I am studying a system of the form
$$Q\ddot{x}+F = 0$$
where $Q$ is an $n\times n$ matrix, with entries depending on the dependent variables $x_1,x_2,..,x_n$, while F is an $n\times 1$ vector, and has entries that depend on $x_1,...,x_n,\dot{x}_1,...,\dot{x}_n$. (All variables are a function of time, and dot represents a derivative with respect to time.) Note, solutions to this system exist provided that $Q$ is invertible, i.e. $det(Q)\neq 0$.
Now, I can find equilibrium points, where $F=0$, and these solutions can all be defined by one parameter, which we denote as $\alpha$.
I am examining the behavior of these stationary points under perturbations. Numerically, I observe that for a critical value of $\alpha$, which we denote $\alpha_*$, perturbations with a $\textbf{positive}$ amplitude lead to $det(Q)\to 0$, that is the solutions "blow up" in a certain heuristic sense.
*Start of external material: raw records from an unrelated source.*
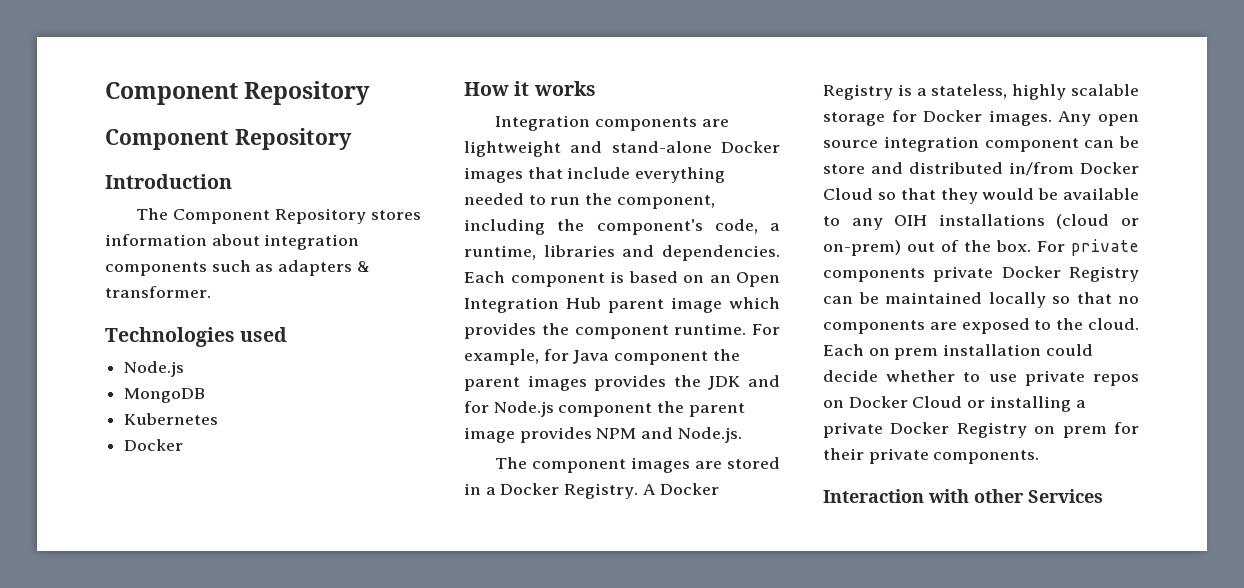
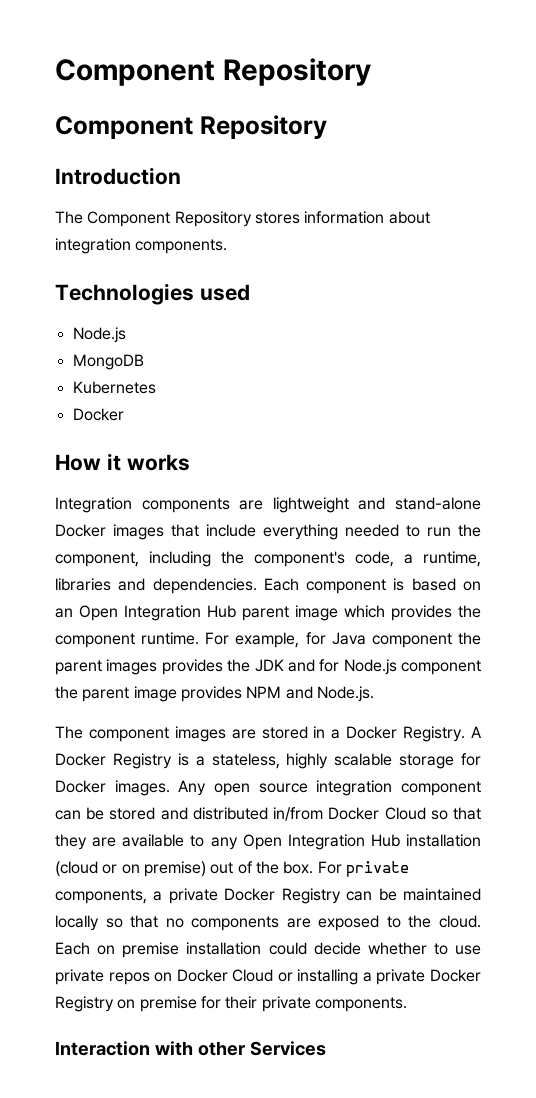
[105,260,370,276] [105,286,211,298] components such as adapters & transformer. -> [135,239,228,254] components.
[823,164,865,174] store -> [109,807,156,820] stored
[982,188,1059,200] would be -> [92,837,117,847] are
[894,214,1139,229] [823,240,901,256] OIH installations (cloud or on-prem) -> [242,834,481,850] [55,861,206,877] Open Integration Hub installation (cloud or on premise)
[823,268,925,282] components -> [55,889,163,904] components, a
[894,348,939,360] prem -> [122,942,180,958] premise
[1062,426,1107,438] prem -> [139,996,197,1012] premise

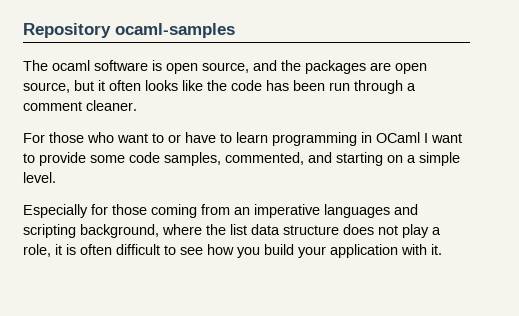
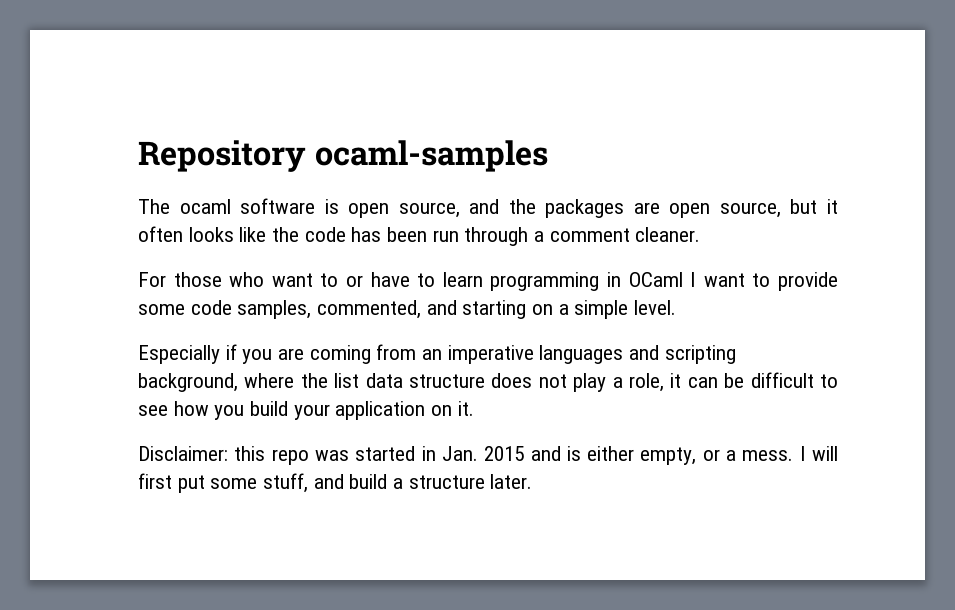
[91,204,147,215] for those -> [225,344,305,364] if you are
[66,244,112,255] is often -> [687,373,745,388] can be
[401,244,427,255] with -> [431,405,453,416] on
(442, 249) none -> [138,446,838,465] [138,473,533,493] // Disclaimer: this repo was started in Jan. 2015 and is either empty, or a mess. I will first put some stuff, and build a structure later.

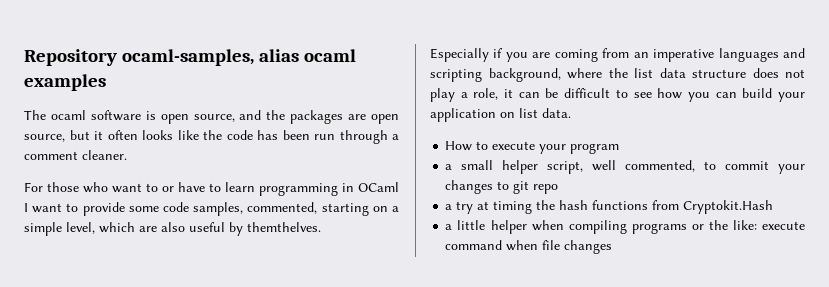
[314,140,548,172] ocaml-samples -> [122,49,357,66] [24,74,106,91] ocaml-samples, alias ocaml examples
[426,300,457,315] and -> (318, 208) none
[634,300,677,315] level. -> [66,222,321,236] level, which are also useful by themthelves.
(245, 412) none -> [715,92,737,98] can
[457,401,474,416] [138,446,838,465] [138,473,533,493] it. // Disclaimer: this repo was started in Jan. 2015 and is either empty, or a mess. I will first put some stuff, and build a structure later. -> [519,108,571,118] [445,141,620,154] [445,160,805,174] [445,180,559,194] [445,200,774,214] [445,220,805,234] [445,240,613,254] list data. // How to execute your program // a small helper script, well commented, to commit your changes to git repo // a try at timing the hash functions from Cryptokit.Hash // a little helper when compiling programs or the like: execute command when file changes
For $\textbf{negative}$ perturbation amplitudes, the solutions exist for all integration times I've examined.
My questions are:
1) Is there any way to analytically predict what the value of $\alpha_*$ is? I.e., why does the system bifurcate here?
2) I'd like to better understand the sensitivity to the signature of the perturbation. I can define metrics in phase space, between the different perturbations and the unperturbed state, and use this to quantify what I'm observing, but this doesn't really get at why it's happening. Alternatively, I can try to deduce a nonlinear asymptotic model for the behavior of the perturbation. Is this the way forward here?
I have seen the Krein signature used to deduce the point $\alpha_*$ for linear perturbation analysis (which occurs because of critical points in the energy ( as a function of $\alpha$)), but do not see how that would help in this case.
If this is confusing, or needs more information, let me know and I can clarify.